Dance

Miami Light Project’s Here & Now 2018 Showcases New Voices

Written By Catherine Hollingsworth
June 6, 2018 at 3:33 PM

Miami Light Project’s signature series Here & Now is celebrating its 20th anniversary. The program has, over the years, given emerging choreographers a platform to launch their careers.

With MLP’s experimental bent, local artists have been given total creative freedom to take a major step forward and out into the public eye. This year’s program features work from Kat Hernandez, Diana Lozano, Adele Myers and Shamar Wayne Watt. Each of these new faces promise to enliven Miami’s small but ever-expanding creative community. Projects by all four artists will show June 7 through 9 at the Light Box at the Goldman Warehouse.

This year, Watt is a particularly exciting addition. MLP regulars might have seen him last year in “Afro Promo #1,” the dynamite piece by choreographer Nora Chipaumire. In collaboration with Chipaumire and Senegalese performer Kaolack, Watt demonstrated immense physical, artistic and improvisational talent. No doubt, this reveals deep creative potential he can access for his own work.
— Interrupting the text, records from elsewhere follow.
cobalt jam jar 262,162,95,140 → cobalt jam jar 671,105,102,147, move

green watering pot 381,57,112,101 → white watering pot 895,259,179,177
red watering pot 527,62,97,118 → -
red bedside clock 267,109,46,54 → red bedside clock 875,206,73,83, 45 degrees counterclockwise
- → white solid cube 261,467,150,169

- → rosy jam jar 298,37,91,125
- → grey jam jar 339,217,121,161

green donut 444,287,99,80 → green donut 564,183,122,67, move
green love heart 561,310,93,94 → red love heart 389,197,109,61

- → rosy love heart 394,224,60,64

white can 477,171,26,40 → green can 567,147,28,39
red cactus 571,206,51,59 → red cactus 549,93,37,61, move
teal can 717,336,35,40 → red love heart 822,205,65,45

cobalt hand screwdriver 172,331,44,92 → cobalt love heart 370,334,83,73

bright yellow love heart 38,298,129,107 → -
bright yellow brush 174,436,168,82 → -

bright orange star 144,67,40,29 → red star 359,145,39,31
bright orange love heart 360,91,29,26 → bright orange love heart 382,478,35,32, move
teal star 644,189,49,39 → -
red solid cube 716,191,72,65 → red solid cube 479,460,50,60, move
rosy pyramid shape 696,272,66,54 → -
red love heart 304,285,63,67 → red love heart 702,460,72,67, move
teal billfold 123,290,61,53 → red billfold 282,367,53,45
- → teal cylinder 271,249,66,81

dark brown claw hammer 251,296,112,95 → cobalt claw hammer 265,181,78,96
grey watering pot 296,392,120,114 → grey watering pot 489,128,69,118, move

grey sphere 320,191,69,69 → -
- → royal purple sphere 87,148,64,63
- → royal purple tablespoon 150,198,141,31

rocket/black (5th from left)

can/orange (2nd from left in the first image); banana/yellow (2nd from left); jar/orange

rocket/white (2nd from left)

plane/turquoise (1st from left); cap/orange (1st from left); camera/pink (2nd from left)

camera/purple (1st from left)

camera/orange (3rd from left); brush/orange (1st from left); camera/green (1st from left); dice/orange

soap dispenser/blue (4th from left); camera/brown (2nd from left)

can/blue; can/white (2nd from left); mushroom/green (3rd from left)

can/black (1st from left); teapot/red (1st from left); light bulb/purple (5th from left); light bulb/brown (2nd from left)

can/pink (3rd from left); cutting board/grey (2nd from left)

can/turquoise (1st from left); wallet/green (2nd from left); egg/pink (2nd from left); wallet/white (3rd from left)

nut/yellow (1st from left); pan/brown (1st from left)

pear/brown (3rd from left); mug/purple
Watt currently divides his time between Brooklyn, Miami and Zimbabwe, among other international locations. He stays on the move with an extensive touring schedule of research and performance, often with Chipaumire. But he claims Jamaica and Miami roots, and his Here & Now performance marks a return to one of his homes.

“It’s been a tremendous blessing from the get-go,” he says, “getting to show my own work in this light, with my homies, all the folks that knew me from before I became whatever this is that I’ve become.”

His life has been creative from the beginning. He started out with hip hop, freestyle and krumping, all urban street styles. At home, his father was both a preacher and musician, and his mother a singer. He got drafted from the streets into the church to do pantomime and got into theater during high school.

He then studied at Miami-Dade College and Florida State University with a focus on psychology and dance. “It wasn’t until college that I started taking formal classes, which in a weird way took me away from the source of what made me. But at the same time it kind of liberated me,” he says.

All of these sources get bound together in “Gully Spring,” the work he will present for Here & Now.

“Gully Spring” is in its essence about emancipation and revolution. “I believe we are at the time now where Europe is no longer the center of the world,” Watt says. He describes a search of alternate futures—through a kind of interior examination. “I am proposing that a spiritual revolution or a self-revolution is the ultimate revolution.”

This is first and foremost, according to Watt, a matter of reconciling oneself with his or her own ancestral history and personal demons.

In abstract terms, he describes a sense of the spiritual that is broad in nature and difficult to put into words. At the center of this inquiry is the family. “Your family is the first institution and the last institution,” he says, and he envisions each of us linked to our family members through cords. Resolving family relationships is for him a basic source of freedom that can extend out into the world.

Digging into the word “gully” gives a further sense of politics underlying this piece. In Jamaican patwa, a gully is a poor part of the city — a ghetto. Watt describes it a bit differently. “A gully simply is the valley, the lowest part between two high places.”

In “Gully Spring,” “I’m proposing to dismantle and move away from the capitalist mentality that has stretched its hands throughout the entire world,” he says. “All these high places, the upper class or the bourgeoisie… all of this Western construct is falling apart. It has been the gully that always contributed new life but is never recognized.”

He also says the gully is the heart or crux of a matter. “What’s the source of the issues going on in the world today? Let’s talk about the lowest part, the darkest part, which is the gully. Let’s take a trip down there so we can re-emerge. I propose the Gully Spring that reimagines alternative futures from that bottom place.”

These are the words he uses to describe “Gully Spring.” As for what this means on stage, you’ve got to show up to find out. But based on his performances with Chipaumire, Watt’s piece is not one to miss.

Each of the other three performers has something to bring to the table as well. In many former iterations of the Here & Now program, Miami Light Project has boosted artists who have already been visible in Miami’s art scene. This time, we have some genuinely new voices.

Miami Light Project’s Here & Now: 2018, Thursday through Saturday, 8:00 p.m., The Light Box at Goldman Warehouse , 404 NW 26th St., Miami; tickets $25 general admission, $15 students and seniors; www.miamilightproject.com.